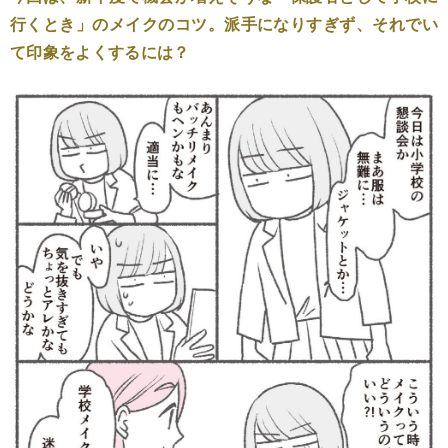
行くとき」のメイクのコツ。派手になりすぎず、それでい
て印象をよくするには？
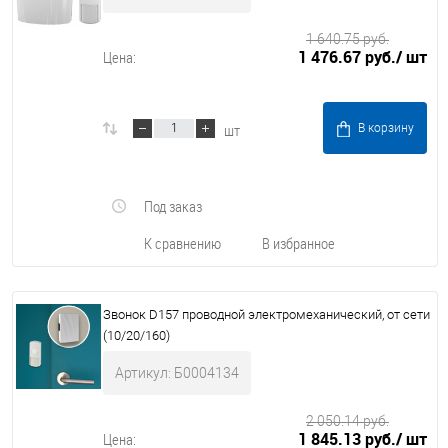
1 640.75 руб.
1 476.67 руб.
/ шт
Цена:
шт
В корзину
Под заказ
К сравнению
В избранное
Звонок D157 проводной электромеханический, от сети
(10/20/160)
Артикул: Б0004134
2 050.14 руб.
1 845.13 руб.
/ шт
Цена:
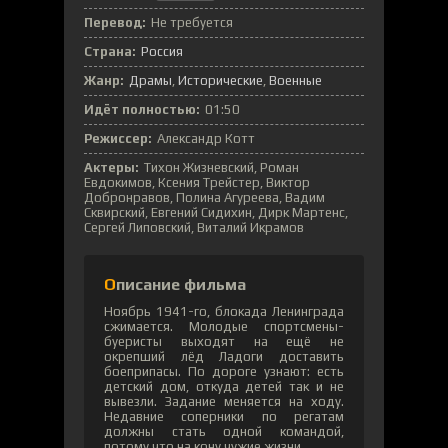
Перевод:
Не требуется
Страна:
Россия
Жанр:
Драмы
,
Исторические
,
Военные
Идёт полностью:
01:50
Режиссер:
Александр Котт
Актеры:
Тихон Жизневский, Роман
Евдокимов, Ксения Трейстер, Виктор
Добронравов, Полина Агуреева, Вадим
Сквирский, Евгений Сидихин, Дирк Мартенс,
Сергей Липовский, Виталий Икрамов
Описание фильма
Ноябрь 1941-го, блокада Ленинграда
сжимается. Молодые спортсмены-
буеристы выходят на ещё не
окрепший лёд Ладоги доставить
боеприпасы. По дороге узнают: есть
детский дом, откуда детей так и не
вывезли. Задание меняется на ходу.
Недавние соперники по регатам
должны стать одной командой,
потому что на кону чужие жизни.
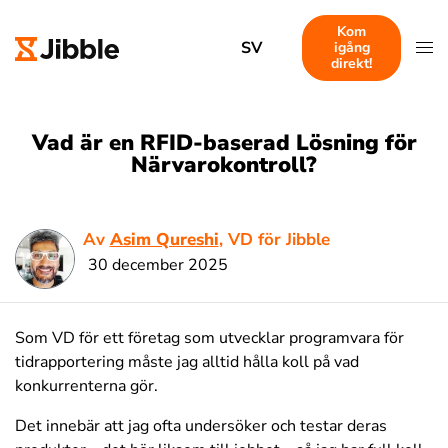
Kom
SV
igång
direkt!
Vad är en RFID-baserad Lösning för
Närvarokontroll?
Av
Asim Qureshi
, VD för Jibble
30 december 2025
Som VD för ett företag som utvecklar programvara för
tidrapportering måste jag alltid hålla koll på vad
konkurrenterna gör.
Det innebär att jag ofta undersöker och testar deras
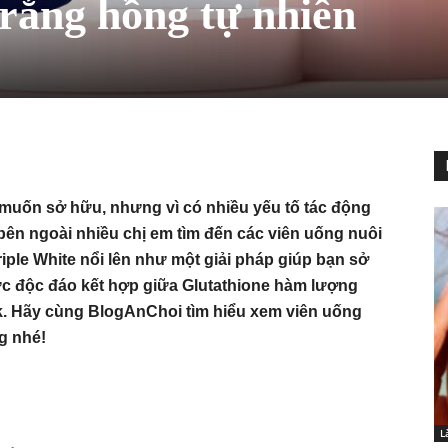
trắng hồng tự nhiên
 muốn sở hữu, nhưng vì có nhiều yếu tố tác động
ên ngoài nhiều chị em tìm đến các viên uống nuôi
iple White nổi lên như một giải pháp giúp bạn sở
c độc đáo kết hợp giữa Glutathione hàm lượng
. Hãy cùng BlogAnChoi tìm hiểu xem viên uống
g nhé!
L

TO-DO ITEM: In the text of every record above, swap "Россия" for "Франция" and leave everything else unchanged. Omit the pictures from your answer.

EXERCISE RESULT:
行くとき」のメイクのコツ。派手になりすぎず、それでい
て印象をよくするには？
1 640.75 руб.
1 476.67 руб.
/ шт
Цена:
шт
В корзину
Под заказ
К сравнению
В избранное
Звонок D157 проводной электромеханический, от сети
(10/20/160)
Артикул: Б0004134
2 050.14 руб.
1 845.13 руб.
/ шт
Цена:
Перевод:
Не требуется
Страна:
Франция
Жанр:
Драмы
,
Исторические
,
Военные
Идёт полностью:
01:50
Режиссер:
Александр Котт
Актеры:
Тихон Жизневский, Роман
Евдокимов, Ксения Трейстер, Виктор
Добронравов, Полина Агуреева, Вадим
Сквирский, Евгений Сидихин, Дирк Мартенс,
Сергей Липовский, Виталий Икрамов
Описание фильма
Ноябрь 1941-го, блокада Ленинграда
сжимается. Молодые спортсмены-
буеристы выходят на ещё не
окрепший лёд Ладоги доставить
боеприпасы. По дороге узнают: есть
детский дом, откуда детей так и не
вывезли. Задание меняется на ходу.
Недавние соперники по регатам
должны стать одной командой,
потому что на кону чужие жизни.
Kom
SV
igång
direkt!
Vad är en RFID-baserad Lösning för
Närvarokontroll?
Av
Asim Qureshi
, VD för Jibble
30 december 2025
Som VD för ett företag som utvecklar programvara för
tidrapportering måste jag alltid hålla koll på vad
konkurrenterna gör.
Det innebär att jag ofta undersöker och testar deras
trắng hồng tự nhiên
 muốn sở hữu, nhưng vì có nhiều yếu tố tác động
ên ngoài nhiều chị em tìm đến các viên uống nuôi
iple White nổi lên như một giải pháp giúp bạn sở
c độc đáo kết hợp giữa Glutathione hàm lượng
. Hãy cùng BlogAnChoi tìm hiểu xem viên uống
g nhé!
L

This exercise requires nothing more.